Goal =
Copy the listing lines from the one containing "2.28.2 catalogue (DETECT_THRESH" through the one containing "385 117 5 3 - 8.6", substituting "Sky level" for "Background" and leaving everything else unchanged.

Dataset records
+++
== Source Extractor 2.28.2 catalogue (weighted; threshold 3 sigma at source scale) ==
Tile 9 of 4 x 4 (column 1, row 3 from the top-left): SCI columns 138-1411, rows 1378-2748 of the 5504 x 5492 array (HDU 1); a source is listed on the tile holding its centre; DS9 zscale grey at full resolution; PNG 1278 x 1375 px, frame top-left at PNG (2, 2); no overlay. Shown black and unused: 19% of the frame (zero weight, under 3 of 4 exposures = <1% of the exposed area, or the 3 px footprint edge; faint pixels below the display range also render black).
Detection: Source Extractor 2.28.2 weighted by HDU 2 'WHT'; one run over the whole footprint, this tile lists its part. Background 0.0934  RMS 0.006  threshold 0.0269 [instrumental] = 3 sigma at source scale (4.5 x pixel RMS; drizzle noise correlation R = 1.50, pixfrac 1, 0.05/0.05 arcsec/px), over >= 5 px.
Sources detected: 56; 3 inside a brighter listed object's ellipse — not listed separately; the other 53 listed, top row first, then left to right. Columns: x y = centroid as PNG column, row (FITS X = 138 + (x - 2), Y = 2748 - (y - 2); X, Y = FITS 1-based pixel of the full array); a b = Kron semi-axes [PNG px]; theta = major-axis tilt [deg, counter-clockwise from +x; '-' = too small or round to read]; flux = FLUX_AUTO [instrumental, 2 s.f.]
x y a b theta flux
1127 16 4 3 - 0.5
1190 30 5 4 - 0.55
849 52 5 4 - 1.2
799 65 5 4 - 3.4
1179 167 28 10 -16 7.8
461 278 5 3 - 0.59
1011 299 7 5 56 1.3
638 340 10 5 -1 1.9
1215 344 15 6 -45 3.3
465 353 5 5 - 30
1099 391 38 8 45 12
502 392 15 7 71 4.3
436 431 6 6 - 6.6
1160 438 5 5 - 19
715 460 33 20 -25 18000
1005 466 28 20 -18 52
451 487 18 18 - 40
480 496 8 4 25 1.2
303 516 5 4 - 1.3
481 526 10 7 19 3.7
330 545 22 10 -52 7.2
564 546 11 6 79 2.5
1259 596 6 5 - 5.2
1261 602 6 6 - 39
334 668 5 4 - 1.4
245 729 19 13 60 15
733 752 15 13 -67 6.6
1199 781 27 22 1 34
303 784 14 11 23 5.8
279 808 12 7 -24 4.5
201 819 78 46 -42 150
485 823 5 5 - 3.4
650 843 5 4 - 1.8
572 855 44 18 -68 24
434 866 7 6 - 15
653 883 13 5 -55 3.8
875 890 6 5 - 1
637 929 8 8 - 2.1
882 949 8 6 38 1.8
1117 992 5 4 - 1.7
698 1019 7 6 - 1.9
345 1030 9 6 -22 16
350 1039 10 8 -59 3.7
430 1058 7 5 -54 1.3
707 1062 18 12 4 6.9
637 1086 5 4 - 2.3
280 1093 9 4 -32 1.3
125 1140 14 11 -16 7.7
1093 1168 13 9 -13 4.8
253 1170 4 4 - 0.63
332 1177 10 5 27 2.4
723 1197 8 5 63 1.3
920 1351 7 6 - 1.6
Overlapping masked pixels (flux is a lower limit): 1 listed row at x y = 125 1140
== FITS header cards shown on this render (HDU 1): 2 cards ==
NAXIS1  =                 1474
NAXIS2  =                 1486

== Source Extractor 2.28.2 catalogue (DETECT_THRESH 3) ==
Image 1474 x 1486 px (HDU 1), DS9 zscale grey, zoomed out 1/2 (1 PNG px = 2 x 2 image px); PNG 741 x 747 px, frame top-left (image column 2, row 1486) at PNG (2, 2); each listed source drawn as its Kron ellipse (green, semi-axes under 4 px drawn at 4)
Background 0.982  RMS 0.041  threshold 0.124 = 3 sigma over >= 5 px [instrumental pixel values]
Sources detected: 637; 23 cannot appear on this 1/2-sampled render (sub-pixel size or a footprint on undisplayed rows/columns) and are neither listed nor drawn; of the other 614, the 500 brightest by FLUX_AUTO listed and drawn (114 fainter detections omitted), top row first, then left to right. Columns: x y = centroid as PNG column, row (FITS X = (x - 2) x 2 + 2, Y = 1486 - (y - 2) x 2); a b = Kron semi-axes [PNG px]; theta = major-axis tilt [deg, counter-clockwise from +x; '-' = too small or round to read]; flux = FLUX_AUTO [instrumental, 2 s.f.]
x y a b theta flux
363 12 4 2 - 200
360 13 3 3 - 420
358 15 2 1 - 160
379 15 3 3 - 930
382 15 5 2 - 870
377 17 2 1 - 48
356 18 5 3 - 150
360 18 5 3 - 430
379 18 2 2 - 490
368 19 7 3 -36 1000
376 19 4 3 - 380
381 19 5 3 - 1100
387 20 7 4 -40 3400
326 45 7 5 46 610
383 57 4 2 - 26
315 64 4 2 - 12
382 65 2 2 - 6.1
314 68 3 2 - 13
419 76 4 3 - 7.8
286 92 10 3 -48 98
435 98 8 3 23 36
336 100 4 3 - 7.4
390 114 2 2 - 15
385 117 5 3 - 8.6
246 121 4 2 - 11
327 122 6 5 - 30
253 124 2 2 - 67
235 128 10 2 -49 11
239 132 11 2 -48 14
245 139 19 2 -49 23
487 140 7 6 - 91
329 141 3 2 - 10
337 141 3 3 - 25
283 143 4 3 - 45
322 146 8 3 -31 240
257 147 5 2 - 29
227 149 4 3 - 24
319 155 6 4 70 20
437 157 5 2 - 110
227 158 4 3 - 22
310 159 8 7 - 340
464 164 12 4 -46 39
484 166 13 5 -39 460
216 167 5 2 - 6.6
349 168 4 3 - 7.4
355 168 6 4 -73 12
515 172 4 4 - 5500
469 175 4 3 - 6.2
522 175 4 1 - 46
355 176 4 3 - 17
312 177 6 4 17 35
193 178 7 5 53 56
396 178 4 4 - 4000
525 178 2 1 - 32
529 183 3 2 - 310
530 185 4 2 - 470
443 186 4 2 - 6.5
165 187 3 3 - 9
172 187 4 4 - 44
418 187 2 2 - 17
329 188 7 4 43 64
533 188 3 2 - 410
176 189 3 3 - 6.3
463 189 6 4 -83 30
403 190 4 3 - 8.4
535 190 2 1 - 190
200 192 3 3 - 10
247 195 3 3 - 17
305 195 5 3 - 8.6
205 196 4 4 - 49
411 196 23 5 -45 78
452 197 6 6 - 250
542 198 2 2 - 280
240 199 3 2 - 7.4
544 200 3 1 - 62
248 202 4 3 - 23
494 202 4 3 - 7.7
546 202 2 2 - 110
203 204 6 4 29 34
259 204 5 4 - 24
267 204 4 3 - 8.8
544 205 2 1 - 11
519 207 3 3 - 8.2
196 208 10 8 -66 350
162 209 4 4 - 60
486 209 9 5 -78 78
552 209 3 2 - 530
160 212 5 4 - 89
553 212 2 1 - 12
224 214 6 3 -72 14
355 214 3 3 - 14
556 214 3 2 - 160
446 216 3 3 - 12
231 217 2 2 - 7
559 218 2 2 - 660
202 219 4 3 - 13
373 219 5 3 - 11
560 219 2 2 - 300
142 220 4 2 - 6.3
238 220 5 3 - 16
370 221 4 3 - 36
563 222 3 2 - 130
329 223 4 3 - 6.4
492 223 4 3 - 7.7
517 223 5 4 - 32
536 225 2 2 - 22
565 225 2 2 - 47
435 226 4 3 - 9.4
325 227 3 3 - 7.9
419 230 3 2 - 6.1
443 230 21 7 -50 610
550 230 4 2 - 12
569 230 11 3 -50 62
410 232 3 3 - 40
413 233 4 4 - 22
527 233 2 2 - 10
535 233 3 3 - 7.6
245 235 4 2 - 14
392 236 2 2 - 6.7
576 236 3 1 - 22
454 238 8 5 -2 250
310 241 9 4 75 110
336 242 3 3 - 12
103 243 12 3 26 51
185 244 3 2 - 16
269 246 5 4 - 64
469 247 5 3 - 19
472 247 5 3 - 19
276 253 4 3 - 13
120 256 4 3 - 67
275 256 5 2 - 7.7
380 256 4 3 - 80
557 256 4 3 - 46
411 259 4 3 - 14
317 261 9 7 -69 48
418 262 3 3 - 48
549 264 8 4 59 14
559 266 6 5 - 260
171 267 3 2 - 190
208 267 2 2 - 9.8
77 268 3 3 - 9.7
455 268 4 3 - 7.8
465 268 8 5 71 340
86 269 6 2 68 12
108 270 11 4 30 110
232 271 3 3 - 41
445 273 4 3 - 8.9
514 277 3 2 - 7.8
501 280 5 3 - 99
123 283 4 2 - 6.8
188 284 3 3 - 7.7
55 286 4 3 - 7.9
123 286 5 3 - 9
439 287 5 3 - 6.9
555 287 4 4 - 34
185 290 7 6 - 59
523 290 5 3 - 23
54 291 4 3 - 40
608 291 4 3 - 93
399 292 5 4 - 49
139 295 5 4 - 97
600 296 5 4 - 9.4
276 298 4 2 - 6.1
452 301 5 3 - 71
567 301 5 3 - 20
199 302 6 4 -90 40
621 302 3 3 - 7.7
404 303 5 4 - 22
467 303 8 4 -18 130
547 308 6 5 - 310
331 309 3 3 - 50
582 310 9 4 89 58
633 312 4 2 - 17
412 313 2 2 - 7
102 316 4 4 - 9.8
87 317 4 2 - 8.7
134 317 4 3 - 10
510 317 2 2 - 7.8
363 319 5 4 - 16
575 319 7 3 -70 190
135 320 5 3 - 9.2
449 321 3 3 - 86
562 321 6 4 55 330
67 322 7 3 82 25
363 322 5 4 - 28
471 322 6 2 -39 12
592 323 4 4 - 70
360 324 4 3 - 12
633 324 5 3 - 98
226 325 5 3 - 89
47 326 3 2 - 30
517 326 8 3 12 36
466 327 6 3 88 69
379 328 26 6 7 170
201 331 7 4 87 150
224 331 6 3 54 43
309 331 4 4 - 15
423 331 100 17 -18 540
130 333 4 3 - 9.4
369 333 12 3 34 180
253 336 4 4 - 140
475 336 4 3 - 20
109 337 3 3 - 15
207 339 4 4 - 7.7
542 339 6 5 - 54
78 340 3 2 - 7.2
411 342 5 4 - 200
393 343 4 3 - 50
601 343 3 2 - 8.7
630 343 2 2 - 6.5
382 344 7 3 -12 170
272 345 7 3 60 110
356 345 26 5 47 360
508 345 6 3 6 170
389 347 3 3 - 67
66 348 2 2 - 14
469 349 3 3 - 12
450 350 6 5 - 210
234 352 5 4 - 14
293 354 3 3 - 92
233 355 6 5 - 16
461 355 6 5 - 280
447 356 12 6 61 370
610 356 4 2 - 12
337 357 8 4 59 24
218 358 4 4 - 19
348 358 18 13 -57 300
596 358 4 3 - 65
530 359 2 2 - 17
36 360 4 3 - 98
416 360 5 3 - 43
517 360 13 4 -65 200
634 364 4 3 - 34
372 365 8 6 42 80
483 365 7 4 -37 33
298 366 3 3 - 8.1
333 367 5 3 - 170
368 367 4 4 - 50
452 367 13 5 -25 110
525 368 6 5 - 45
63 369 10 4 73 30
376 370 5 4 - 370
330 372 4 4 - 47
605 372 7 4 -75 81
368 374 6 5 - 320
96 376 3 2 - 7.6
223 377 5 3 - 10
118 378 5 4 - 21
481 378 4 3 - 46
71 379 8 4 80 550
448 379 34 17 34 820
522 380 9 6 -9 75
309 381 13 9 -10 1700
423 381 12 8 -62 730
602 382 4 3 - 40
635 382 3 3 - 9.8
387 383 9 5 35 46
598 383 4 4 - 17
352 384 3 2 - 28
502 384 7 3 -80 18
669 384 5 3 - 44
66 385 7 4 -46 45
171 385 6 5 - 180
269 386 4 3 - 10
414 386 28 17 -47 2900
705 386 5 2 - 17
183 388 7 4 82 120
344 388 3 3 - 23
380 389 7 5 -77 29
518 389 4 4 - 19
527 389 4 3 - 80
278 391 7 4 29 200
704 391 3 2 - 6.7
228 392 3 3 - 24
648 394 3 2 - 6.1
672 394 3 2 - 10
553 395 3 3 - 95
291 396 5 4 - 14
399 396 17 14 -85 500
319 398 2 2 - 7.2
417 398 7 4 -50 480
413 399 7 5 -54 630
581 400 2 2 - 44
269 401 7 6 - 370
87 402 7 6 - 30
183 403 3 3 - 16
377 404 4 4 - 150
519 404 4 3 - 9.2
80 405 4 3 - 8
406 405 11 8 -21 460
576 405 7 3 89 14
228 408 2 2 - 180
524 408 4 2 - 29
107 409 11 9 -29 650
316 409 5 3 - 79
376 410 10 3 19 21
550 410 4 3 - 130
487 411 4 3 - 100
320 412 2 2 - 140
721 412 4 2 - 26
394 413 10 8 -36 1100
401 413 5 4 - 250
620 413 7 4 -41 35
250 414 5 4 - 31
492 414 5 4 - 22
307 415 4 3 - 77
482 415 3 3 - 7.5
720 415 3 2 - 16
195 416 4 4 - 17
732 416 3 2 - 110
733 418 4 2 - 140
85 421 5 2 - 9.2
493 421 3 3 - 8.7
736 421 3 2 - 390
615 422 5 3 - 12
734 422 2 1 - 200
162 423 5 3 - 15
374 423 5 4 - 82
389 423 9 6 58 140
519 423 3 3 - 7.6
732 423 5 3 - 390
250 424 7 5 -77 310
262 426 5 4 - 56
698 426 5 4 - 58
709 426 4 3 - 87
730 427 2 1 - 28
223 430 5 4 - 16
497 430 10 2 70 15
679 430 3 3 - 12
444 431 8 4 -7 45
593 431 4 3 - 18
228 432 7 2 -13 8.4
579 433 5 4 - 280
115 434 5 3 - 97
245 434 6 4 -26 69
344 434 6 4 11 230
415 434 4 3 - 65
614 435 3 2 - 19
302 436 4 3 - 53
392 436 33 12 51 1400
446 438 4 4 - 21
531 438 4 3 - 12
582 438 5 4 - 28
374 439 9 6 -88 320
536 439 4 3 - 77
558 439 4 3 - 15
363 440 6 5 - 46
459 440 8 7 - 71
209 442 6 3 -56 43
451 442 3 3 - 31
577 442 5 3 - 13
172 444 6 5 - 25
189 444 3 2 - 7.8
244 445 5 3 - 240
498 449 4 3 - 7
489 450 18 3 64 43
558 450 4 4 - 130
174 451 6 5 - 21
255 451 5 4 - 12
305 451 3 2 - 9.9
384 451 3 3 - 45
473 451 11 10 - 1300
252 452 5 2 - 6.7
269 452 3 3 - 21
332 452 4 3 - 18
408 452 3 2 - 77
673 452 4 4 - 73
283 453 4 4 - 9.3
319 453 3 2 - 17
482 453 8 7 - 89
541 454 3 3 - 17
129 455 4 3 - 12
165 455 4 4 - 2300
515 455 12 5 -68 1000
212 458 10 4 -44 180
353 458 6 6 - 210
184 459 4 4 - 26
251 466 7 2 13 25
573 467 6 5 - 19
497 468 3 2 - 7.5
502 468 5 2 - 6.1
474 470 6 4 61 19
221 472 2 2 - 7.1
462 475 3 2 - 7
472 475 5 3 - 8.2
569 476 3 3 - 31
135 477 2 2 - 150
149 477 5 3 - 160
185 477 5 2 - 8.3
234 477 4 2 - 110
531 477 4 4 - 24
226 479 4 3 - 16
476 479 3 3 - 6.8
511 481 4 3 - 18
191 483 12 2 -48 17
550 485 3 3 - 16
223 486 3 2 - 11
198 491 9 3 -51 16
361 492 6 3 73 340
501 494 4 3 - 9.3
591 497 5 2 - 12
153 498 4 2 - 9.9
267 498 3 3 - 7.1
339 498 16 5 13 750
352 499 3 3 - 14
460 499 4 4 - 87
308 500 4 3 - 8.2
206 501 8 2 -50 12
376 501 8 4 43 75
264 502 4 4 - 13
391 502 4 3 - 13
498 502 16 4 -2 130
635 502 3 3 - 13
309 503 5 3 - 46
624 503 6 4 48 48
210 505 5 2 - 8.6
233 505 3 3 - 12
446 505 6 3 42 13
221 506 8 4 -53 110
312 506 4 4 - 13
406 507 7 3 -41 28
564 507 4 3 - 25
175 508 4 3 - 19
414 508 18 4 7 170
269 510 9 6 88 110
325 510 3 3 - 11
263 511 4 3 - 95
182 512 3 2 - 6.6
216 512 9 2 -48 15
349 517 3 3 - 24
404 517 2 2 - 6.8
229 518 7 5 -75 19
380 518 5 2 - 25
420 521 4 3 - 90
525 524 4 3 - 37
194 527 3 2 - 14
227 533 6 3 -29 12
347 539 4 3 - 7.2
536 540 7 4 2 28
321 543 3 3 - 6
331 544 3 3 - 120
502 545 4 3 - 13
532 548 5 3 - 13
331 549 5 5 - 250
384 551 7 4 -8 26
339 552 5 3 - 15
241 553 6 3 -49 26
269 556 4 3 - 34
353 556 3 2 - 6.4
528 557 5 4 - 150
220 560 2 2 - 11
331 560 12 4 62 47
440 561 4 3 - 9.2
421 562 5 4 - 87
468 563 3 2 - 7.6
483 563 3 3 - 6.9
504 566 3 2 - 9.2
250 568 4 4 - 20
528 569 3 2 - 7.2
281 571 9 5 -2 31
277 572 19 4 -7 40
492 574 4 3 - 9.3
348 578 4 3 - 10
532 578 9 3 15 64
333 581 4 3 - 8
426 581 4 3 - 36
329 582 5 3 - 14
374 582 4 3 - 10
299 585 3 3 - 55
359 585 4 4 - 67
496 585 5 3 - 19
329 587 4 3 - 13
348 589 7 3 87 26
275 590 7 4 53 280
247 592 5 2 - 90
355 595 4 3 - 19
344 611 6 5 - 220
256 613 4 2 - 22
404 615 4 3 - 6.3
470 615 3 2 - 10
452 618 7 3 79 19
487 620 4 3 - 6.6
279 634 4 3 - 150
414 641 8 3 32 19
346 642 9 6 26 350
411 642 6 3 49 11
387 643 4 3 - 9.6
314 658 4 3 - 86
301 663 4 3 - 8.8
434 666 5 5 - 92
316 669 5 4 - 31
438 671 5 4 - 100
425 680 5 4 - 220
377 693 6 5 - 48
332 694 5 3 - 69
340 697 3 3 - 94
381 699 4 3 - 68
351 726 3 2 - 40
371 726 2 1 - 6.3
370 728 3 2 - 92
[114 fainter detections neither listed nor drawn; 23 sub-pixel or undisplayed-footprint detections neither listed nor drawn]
+++
Solution to the exercise =
== Source Extractor 2.28.2 catalogue (DETECT_THRESH 3) ==
Image 1474 x 1486 px (HDU 1), DS9 zscale grey, zoomed out 1/2 (1 PNG px = 2 x 2 image px); PNG 741 x 747 px, frame top-left (image column 2, row 1486) at PNG (2, 2); each listed source drawn as its Kron ellipse (green, semi-axes under 4 px drawn at 4)
Sky level 0.982  RMS 0.041  threshold 0.124 = 3 sigma over >= 5 px [instrumental pixel values]
Sources detected: 637; 23 cannot appear on this 1/2-sampled render (sub-pixel size or a footprint on undisplayed rows/columns) and are neither listed nor drawn; of the other 614, the 500 brightest by FLUX_AUTO listed and drawn (114 fainter detections omitted), top row first, then left to right. Columns: x y = centroid as PNG column, row (FITS X = (x - 2) x 2 + 2, Y = 1486 - (y - 2) x 2); a b = Kron semi-axes [PNG px]; theta = major-axis tilt [deg, counter-clockwise from +x; '-' = too small or round to read]; flux = FLUX_AUTO [instrumental, 2 s.f.]
x y a b theta flux
363 12 4 2 - 200
360 13 3 3 - 420
358 15 2 1 - 160
379 15 3 3 - 930
382 15 5 2 - 870
377 17 2 1 - 48
356 18 5 3 - 150
360 18 5 3 - 430
379 18 2 2 - 490
368 19 7 3 -36 1000
376 19 4 3 - 380
381 19 5 3 - 1100
387 20 7 4 -40 3400
326 45 7 5 46 610
383 57 4 2 - 26
315 64 4 2 - 12
382 65 2 2 - 6.1
314 68 3 2 - 13
419 76 4 3 - 7.8
286 92 10 3 -48 98
435 98 8 3 23 36
336 100 4 3 - 7.4
390 114 2 2 - 15
385 117 5 3 - 8.6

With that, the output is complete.